#MBAServicing2020: mPower–Owning Your Own Story

ORLANDO—Valerie Gordon understands the power of communication and its impact on the personal narrative.

Speaking here at the mPower lunch at the MBA Servicing Solutions Conference & Expo, Gordon, Founder of Commander-in-She LLC, Canton Center, Conn., talked about personal stories; how those stories affect others perceive them; the opportunities those stories create; and how people can take command of their personal narrative through their communication skills.

Valerie Gordon.

“Stories are a very powerful things—not just the story itself, but the meaning behind them,” Gordon said.

Gordon is a 10-time Emmy Award winning television producer with more than two decades in media, creating stories for ESPN, HBO Sports and CBS News. She has also earned three Edward J. Murrow awards.

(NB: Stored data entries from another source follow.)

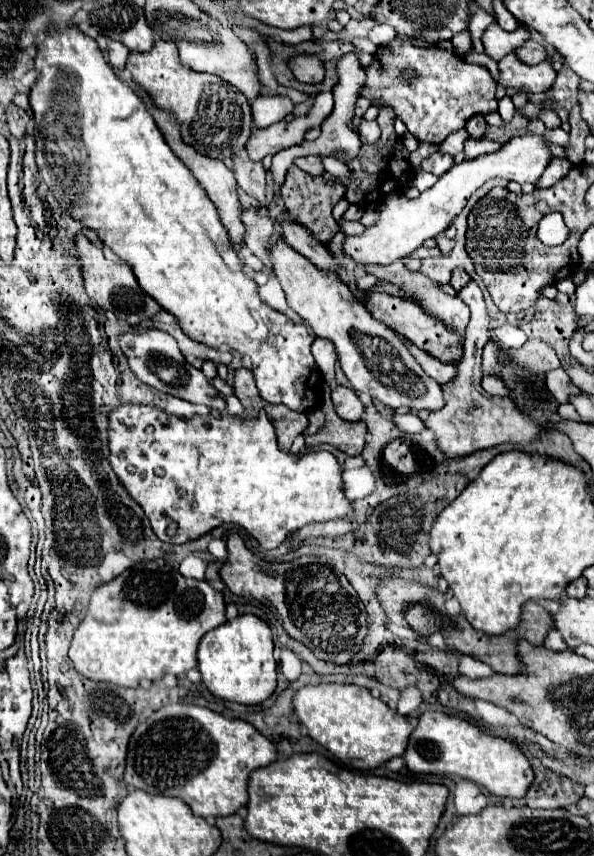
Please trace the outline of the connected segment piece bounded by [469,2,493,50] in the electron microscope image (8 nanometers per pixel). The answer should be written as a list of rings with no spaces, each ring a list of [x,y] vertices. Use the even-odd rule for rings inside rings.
[[[471,2],[471,20],[469,20],[469,34],[471,34],[471,38],[473,38],[473,46],[475,46],[475,50],[479,48],[479,38],[481,38],[481,34],[485,32],[485,28],[493,22],[493,16],[491,14],[487,14],[485,10],[481,10],[475,2]]]

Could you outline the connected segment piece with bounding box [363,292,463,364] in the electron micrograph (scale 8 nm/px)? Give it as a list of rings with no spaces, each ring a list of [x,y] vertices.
[[[365,294],[365,306],[367,310],[373,314],[375,320],[383,322],[385,326],[401,332],[405,338],[409,338],[417,348],[421,348],[423,352],[427,352],[429,356],[437,358],[439,362],[443,364],[459,364],[461,358],[463,358],[463,338],[449,330],[441,320],[437,318],[431,318],[429,314],[425,314],[415,302],[407,302],[405,298],[395,298],[395,296],[389,296],[389,294]]]

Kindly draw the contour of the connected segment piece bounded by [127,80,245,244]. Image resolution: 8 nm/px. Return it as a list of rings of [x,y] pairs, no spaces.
[[[127,80],[127,84],[129,84],[137,94],[143,96],[149,114],[153,116],[157,128],[159,128],[159,130],[163,132],[163,136],[165,136],[165,142],[167,142],[167,144],[171,146],[171,150],[181,158],[181,162],[193,172],[193,176],[199,180],[199,184],[201,184],[203,190],[207,192],[209,200],[215,204],[215,208],[217,208],[217,212],[219,212],[219,218],[221,218],[223,226],[227,228],[231,240],[233,240],[235,244],[243,242],[245,226],[243,226],[241,220],[239,220],[239,214],[241,214],[241,202],[239,202],[239,198],[237,198],[237,188],[235,188],[237,184],[235,184],[233,172],[231,172],[223,162],[219,162],[219,160],[215,160],[215,158],[207,158],[207,156],[199,154],[197,150],[191,150],[191,146],[187,146],[185,142],[181,142],[181,138],[179,138],[179,126],[175,126],[175,118],[171,118],[171,114],[167,114],[167,110],[155,110],[155,106],[151,106],[151,98],[147,98],[147,92],[145,92],[143,88],[139,88],[139,84],[135,84],[133,80]]]

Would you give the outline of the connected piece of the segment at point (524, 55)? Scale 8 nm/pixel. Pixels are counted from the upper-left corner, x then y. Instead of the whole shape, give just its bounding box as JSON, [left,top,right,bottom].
[515,40,547,64]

As founder of Commander-in-She, she consults high-achieving women with storytelling skills necessary to grow their careers and ascend the leadership ladder.

And she says storytelling is “huge” in business for its ability to close the sale. “There’s a science behind the story,” she said. “Storytelling is a form of communication that enables actions in a way that other communication methods cannot.”

For example, she said, “You’re more likely to want to hear my story than see a slide. When we process stories, it becomes a visceral experience—even if they didn’t directly experience the event itself. When you hear a story and you relate to it, you process it in your brain. It’s the best connection to relate to each other in an authentic way.”

Everyone has a personal narrative, Gordon noted, and she said it is easy to cast oneself in a negative light. “It matters how you cast yourself in your story,” she said. “You’re the heroine, not the victim. Lead with your most dynamic qualities.”

Gordon also urged attendees to think ahead. “If our past stories helped create our present, then our present stories will help create our future,” she said. “But we are more influenced about the stories of our past, because they stick with us and we carry it years later. ‘We are what we believe we are,’ said C.S. Lewis. Think of today as the day you can empty your cart, so that you only retain what’s useful for the future.”